As GPU's become a bigger part of data center spend, the companies that provide the HBM memory needed to make them sing are benefitting tremendously.
AI system performance is highly dependent on memory capacity, bandwidth and latency. Consequently, memory technology is becoming a far more important design criteria in selecting infrastructure components like GPUs and other accelerators. Data center revenue itself has already shifted to GPUs, and these GPUs need faster memory across the entire memory hierarchy. Consequently, memory and storage, and their suppliers, are delivering more value and enjoying a more important position in the data center value chain.
Data center infrastructure companies are now positioning their products as having a superior value proposition based in part on the HBM they selected and integrated onto their GPUs and accelerators. Memory providers are now in a position of significantly differentiating the final solution, unlike in the past where memory and storage were commodities bought primarily on price.
In particular, HBM has become a pivotal factor in enhancing the performance of AI and high-performance computing systems. The transition from NVIDIA's H100 to H200 GPUs exemplifies this impact. The H200, equipped with 6xHBM3E (HBM stacked six high), delivers twice the performance for large language models (LLMs) compared to the H100, which uses 5xHBM3. Specifically, the H200 boasts 141GB of memory and 4.8TB/s bandwidth, significantly surpassing the H100's 80GB and 3.35TB/s.
This substantial increase in memory capacity and bandwidth underscores that HBM is no longer a mere commodity but a critical driver of performance in cutting-edge computing applications. Consequently, memory companies have transitioned from being commodity suppliers to becoming critical partners in enabling AI advancements, with increased influence on product development, pricing, competitive positioning, and supply chain dynamics.

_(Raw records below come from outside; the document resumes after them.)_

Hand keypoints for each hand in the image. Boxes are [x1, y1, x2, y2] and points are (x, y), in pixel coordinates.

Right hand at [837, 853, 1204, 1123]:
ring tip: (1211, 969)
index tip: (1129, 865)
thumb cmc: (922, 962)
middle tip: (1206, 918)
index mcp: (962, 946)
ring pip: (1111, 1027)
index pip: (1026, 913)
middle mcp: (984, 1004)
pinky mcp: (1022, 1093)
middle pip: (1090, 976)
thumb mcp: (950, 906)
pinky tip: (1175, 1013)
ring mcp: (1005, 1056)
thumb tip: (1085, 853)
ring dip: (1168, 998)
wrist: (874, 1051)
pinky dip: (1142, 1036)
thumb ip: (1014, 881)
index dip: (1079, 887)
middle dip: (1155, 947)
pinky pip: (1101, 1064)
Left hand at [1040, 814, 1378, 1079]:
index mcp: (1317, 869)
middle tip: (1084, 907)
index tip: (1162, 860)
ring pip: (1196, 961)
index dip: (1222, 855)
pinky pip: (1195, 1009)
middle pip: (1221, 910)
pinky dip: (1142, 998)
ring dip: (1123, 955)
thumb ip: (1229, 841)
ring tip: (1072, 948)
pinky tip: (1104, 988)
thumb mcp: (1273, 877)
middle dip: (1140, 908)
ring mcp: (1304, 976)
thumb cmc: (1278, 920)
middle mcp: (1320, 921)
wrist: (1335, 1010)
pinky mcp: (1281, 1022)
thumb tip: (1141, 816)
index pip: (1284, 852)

As the amount of HBM capacity continues to increase, with the new 12-high stacks now available, companies such as Nvidia and AMD will, in part, position their products based on HBM features. Major memory manufacturers are prioritizing HBM production due to its growing demand and critical role in AI acceleration.

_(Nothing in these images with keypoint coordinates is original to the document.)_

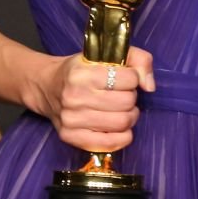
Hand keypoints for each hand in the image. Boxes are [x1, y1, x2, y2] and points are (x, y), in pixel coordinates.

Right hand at [36, 46, 154, 151]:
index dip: (133, 78)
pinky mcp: (70, 137)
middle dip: (131, 98)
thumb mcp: (108, 54)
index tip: (125, 79)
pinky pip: (108, 144)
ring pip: (121, 123)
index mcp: (82, 73)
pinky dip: (122, 137)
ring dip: (129, 117)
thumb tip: (149, 86)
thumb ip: (138, 60)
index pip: (128, 79)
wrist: (47, 86)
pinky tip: (120, 129)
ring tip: (122, 111)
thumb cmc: (82, 69)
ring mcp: (71, 119)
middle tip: (123, 95)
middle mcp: (74, 97)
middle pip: (126, 102)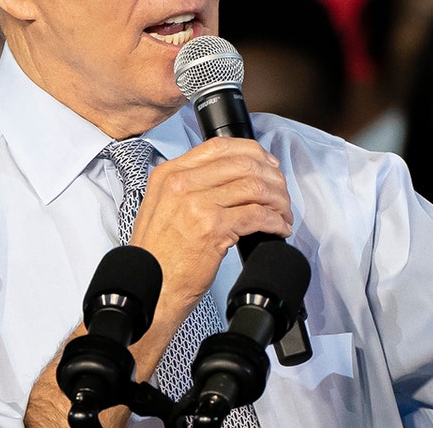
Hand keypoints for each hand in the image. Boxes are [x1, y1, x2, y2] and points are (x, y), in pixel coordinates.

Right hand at [130, 137, 291, 321]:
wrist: (149, 286)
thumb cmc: (158, 253)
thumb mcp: (162, 206)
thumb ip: (188, 185)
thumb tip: (229, 175)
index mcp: (169, 174)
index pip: (219, 146)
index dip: (252, 152)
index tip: (267, 165)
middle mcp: (181, 183)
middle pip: (243, 163)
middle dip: (272, 177)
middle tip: (281, 193)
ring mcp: (197, 204)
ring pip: (255, 187)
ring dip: (278, 201)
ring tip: (283, 214)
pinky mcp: (213, 228)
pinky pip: (257, 215)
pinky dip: (275, 221)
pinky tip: (279, 229)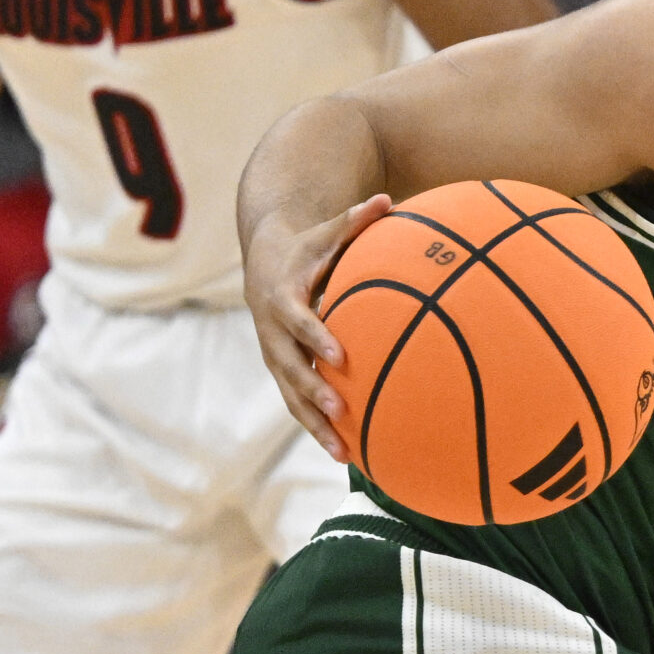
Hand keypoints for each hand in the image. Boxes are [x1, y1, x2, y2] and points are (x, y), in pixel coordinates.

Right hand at [246, 195, 392, 461]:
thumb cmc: (308, 246)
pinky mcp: (283, 370)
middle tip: (339, 410)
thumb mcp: (327, 231)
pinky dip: (317, 428)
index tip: (340, 355)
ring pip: (291, 395)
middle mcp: (274, 332)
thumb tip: (386, 199)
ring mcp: (276, 356)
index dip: (316, 337)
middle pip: (290, 367)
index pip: (298, 320)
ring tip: (342, 453)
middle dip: (312, 390)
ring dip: (314, 424)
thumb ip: (355, 220)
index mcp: (283, 299)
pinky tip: (346, 454)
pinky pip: (297, 403)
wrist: (266, 260)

Micron, for instance, is building new fabs in Boise, Idaho, and Central New York to ensure a reliable domestic supply of leading-edge memory. These facilities will support the increasing need for advanced memory in AI and other high-performance applications.
Memory providers have become crucial partners in the AI hardware supply chain. And there are only three companies that make HBM: SK Hynix, Samsung, and Micron. The burgeoning demand for HBM in AI applications is delivering memory providers a more stable and growing market, potentially reducing the historically cyclical nature of the memory industry.
Some of you may have noticed that Micron popped 15% a few weeks ago when they reported earnings and margins that benefited from the companies rapidly growing HBM business. We believe this is just the beginning for memory companies in general, and Micron in particular.